Anderson thinks it’s Alice uber allis, and
Resident Evil: Extinction is the ‘Greatest’ Movie EVER.
This movie contains:
Mary Sue…er, I mean ‘Alice’.
“Hey, where’d my character go?”
Zombies. They HATE chain-link fences.
CROWS. (peck peck peck peck peck peck peck)
Severe Food Allergies. Oh, wait, that’s a Tyrant.
Piles and Piles of Dead Alice Clones.
I am so happy this finally made it to post. I’ve been seeing this at work for the past month or so and God, is it awful.
It’s nice to have someone mention the whole Mary Sue atmosphere revolving around the Alice character. Also, while I think Ali Larter is all hawt and stuff, you guys are so right, she looks a bit butch to be playing Claire Redfield. Also, I have to correct Bishop that Claire’s love interest dies; Leon Kennedy survived RE2 obviously to be the main character in RE4.

[Dataset entries]
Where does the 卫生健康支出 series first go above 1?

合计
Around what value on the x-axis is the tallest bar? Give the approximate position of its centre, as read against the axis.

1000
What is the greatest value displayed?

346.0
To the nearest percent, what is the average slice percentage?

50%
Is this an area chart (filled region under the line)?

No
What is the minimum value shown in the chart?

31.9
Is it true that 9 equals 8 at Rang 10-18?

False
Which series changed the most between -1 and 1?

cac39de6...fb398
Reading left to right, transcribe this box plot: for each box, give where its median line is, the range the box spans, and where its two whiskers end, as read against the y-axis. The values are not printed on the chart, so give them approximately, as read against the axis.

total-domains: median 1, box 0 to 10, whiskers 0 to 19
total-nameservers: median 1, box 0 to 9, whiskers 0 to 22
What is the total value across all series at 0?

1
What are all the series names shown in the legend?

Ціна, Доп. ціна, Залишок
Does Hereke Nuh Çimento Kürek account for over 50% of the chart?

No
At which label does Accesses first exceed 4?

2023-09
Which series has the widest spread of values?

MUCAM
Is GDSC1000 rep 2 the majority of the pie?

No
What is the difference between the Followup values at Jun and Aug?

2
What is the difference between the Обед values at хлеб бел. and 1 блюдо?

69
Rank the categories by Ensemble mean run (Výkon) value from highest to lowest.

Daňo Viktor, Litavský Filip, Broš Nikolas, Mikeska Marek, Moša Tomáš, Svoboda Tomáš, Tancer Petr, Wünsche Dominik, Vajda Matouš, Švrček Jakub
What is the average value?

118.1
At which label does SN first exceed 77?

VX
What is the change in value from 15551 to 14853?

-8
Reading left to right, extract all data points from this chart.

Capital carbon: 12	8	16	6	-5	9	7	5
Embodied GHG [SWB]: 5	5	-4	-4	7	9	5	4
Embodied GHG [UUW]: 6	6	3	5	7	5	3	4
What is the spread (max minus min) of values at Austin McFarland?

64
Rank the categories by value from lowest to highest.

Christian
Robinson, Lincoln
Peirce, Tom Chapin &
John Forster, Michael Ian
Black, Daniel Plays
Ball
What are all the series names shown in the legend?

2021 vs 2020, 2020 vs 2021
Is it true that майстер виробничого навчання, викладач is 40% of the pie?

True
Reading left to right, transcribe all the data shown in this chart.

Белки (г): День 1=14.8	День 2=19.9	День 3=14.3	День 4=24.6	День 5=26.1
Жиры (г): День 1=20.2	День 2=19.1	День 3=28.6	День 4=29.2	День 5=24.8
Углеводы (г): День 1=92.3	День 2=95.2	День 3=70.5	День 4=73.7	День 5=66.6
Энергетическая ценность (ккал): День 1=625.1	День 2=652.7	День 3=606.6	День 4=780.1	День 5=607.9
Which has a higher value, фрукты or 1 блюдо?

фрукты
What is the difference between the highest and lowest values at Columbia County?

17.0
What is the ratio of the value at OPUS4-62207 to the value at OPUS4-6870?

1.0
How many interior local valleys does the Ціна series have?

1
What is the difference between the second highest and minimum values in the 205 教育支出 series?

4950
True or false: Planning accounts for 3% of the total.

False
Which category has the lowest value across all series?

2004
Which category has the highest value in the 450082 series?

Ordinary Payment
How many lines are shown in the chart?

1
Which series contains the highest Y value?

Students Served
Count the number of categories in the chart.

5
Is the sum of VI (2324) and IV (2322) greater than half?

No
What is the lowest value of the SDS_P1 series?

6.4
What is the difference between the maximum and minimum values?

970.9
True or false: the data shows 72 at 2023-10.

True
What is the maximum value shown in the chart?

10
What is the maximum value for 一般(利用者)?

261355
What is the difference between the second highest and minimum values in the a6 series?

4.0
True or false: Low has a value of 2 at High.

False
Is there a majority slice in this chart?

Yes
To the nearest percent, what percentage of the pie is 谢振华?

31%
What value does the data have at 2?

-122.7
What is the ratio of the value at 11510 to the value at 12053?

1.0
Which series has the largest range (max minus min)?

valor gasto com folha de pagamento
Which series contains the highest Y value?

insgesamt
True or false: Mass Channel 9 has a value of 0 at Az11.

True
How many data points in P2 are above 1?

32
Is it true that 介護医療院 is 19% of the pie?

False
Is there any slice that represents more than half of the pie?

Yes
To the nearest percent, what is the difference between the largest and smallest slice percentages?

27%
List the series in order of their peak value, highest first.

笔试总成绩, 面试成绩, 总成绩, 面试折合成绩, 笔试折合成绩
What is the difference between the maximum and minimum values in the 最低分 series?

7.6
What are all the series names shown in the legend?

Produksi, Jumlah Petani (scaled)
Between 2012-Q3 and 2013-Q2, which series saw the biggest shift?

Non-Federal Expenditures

[Your tasks]
1 – In the movie review, what do the zombies hate?
2 – Update the movie review between "Anderson thinks it’s" and "HATE chain-link fences.", inclusive, replacing "Zombies" with "Undead".
The listing plays no part in this work.

[Set of answers]
1 – Chain-link fences.

2 –
Anderson thinks it’s Alice uber allis, and
Resident Evil: Extinction is the ‘Greatest’ Movie EVER.
This movie contains:
Mary Sue…er, I mean ‘Alice’.
“Hey, where’d my character go?”
Undead. They HATE chain-link fences.